═════ Supplied data

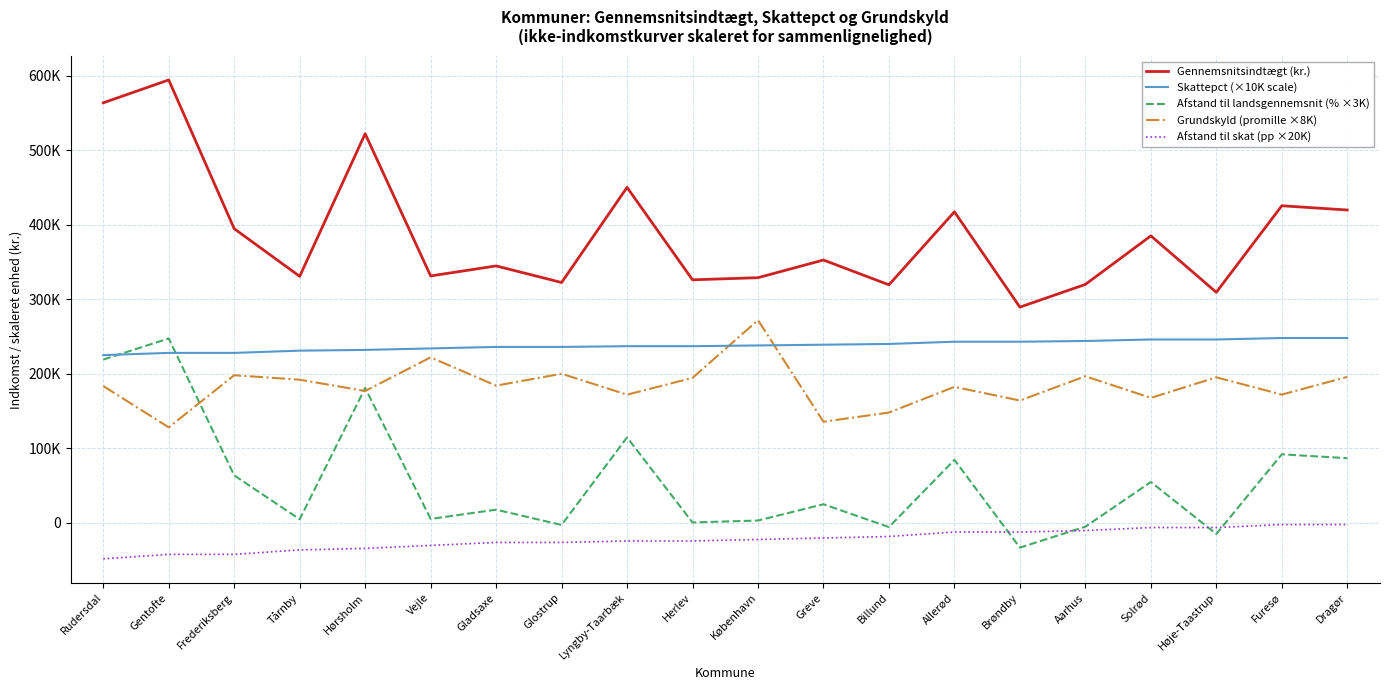

At Vejle, list the series in order from largest to smallest.

Gennemsnitsindtægt (kr.), Skattepct (×10K scale), Grundskyld (promille ×8K), Afstand til landsgennemsnit (% ×3K), Afstand til skat (pp ×20K)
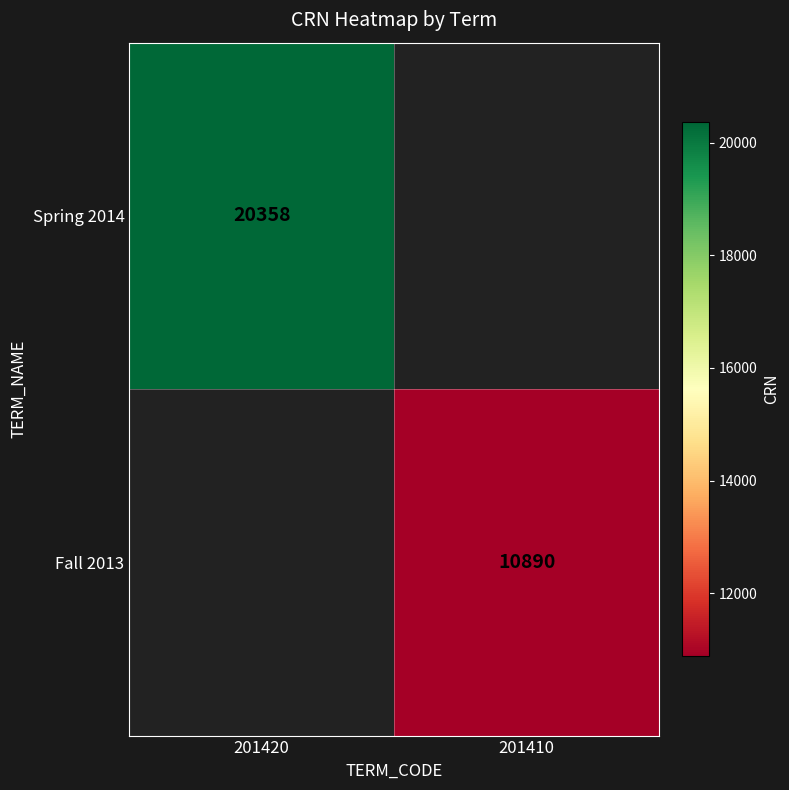

Is the value of Fall 2013 at 201410 greater than the value of Spring 2014 at 201420?

No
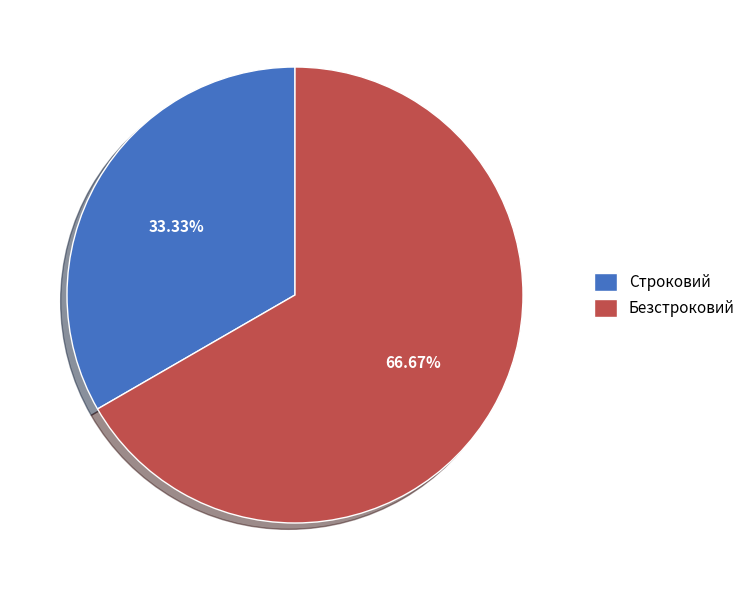

The Безстроковий slice represents 56% of the pie. True or false?

False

══════════

Reproduce all the entries word for word, but leave the pictures out.

* [Written answer]:
At Vejle, list the series in order from largest to smallest.

Gennemsnitsindtægt (kr.), Skattepct (×10K scale), Grundskyld (promille ×8K), Afstand til landsgennemsnit (% ×3K), Afstand til skat (pp ×20K)

Is the value of Fall 2013 at 201410 greater than the value of Spring 2014 at 201420?

No

The Безстроковий slice represents 56% of the pie. True or false?

False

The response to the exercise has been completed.